Ruffin had many admirers among his fellow artists. "Nobody could sing like David Ruffin", said his close friend and colleague Martha Reeves (of Martha and the Vandellas fame). His contemporary, label-mate, and long-time acquaintance Marvin Gaye was particularly impressed with the virility of Ruffin's voice. Gaye said Ruffin's work "made me remember that when a lot of women listen to music, they want to feel the power of a real man.

Daryl Hall said, "His voice had a certain glorious anguish that spoke to people on many emotional levels". Ruffin himself said, "I don't know what kind of voice I have, I really don't...it's just about the feeling I get for the song".

Rod Stewart said: "['I Wish It Would Rain'] jumped out of the speakers and ravished my soul". Stewart would later become friends with Ruffin. "His voice was so powerful—like a foghorn on the Queen Mary", Stewart told Rolling Stone in 2005.

The cover art of Ruffin's last album, Gentleman Ruffin, was the inspiration for the art of rapper Wiz Khalifa's mixtape Kush & Orange Juice.

In 2013, David Ruffin was inducted twice into the Rhythm & Blues Music Hall of Fame at Cleveland State University. He is inducted as a solo artist and member of the Temptations. Ruffin is also inducted into the Mississippi Musicians Hall of Fame.

In June 2019, the city of Detroit unveiled "David Ruffin Avenue" as the secondary street name where he formerly lived at 17385 Parkside. The ceremony was hosted by the founder LaMont Robinson of the National Rhythm & Blues Hall of Fame. It was attended by Ruffin's family and friends including Martha Reeves and Mary Wilson.
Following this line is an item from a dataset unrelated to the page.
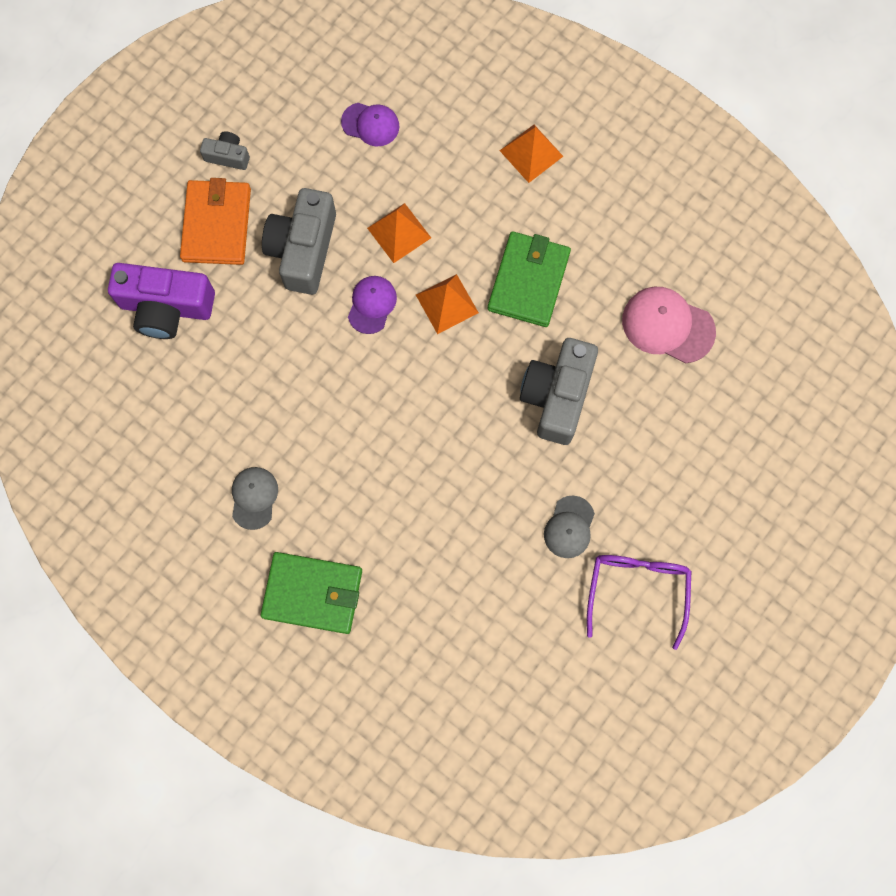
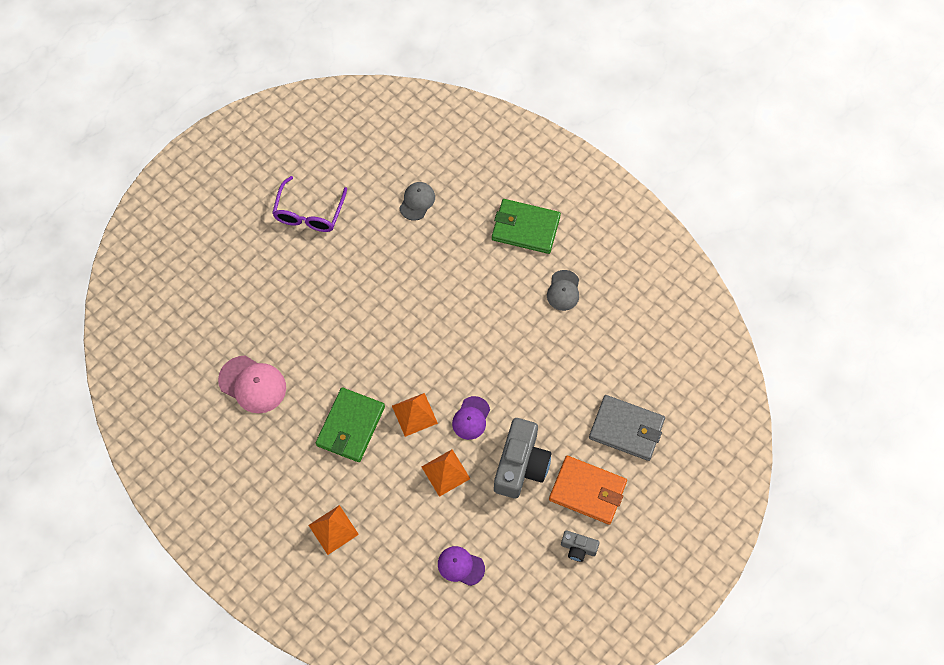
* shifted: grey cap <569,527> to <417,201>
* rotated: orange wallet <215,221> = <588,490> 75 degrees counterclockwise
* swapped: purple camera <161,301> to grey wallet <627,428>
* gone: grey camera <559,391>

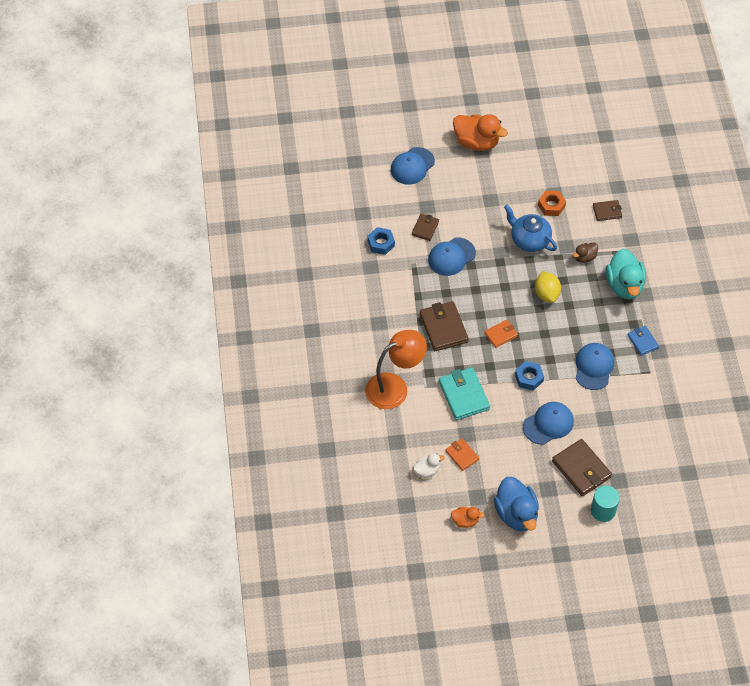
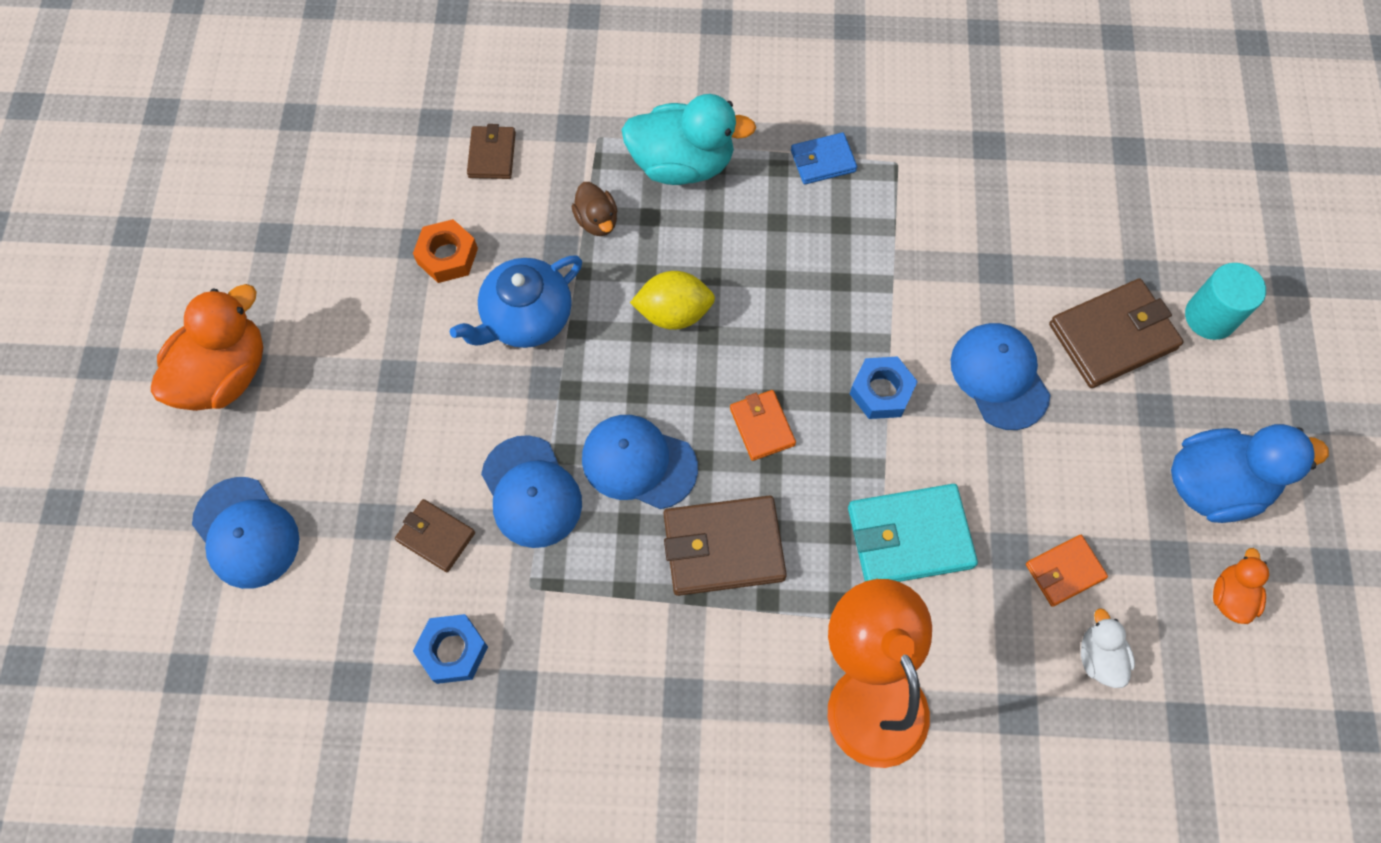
* shifted: blue cap <594,366> to <640,462>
On October 26, 2019, the city of Meridian ceremonially named a section of 8th Street near the Temple Theatre "David Ruffin Boulevard. Ruffin was born in nearby rural Whynot, but claimed Meridian as home. Ruffin's family was in attendance for the honor and the unveiling of his star on Mississippi's Arts + Entertainment Experience's walk of fame. During the celebrations, Jackson State University's "Sonic Boom of the South" marching band led a parade. Lamont Robinson, head of the National Rhythm & Blues Hall of Fame and also Ruffin's son-in-law, presented the idea to Meridian.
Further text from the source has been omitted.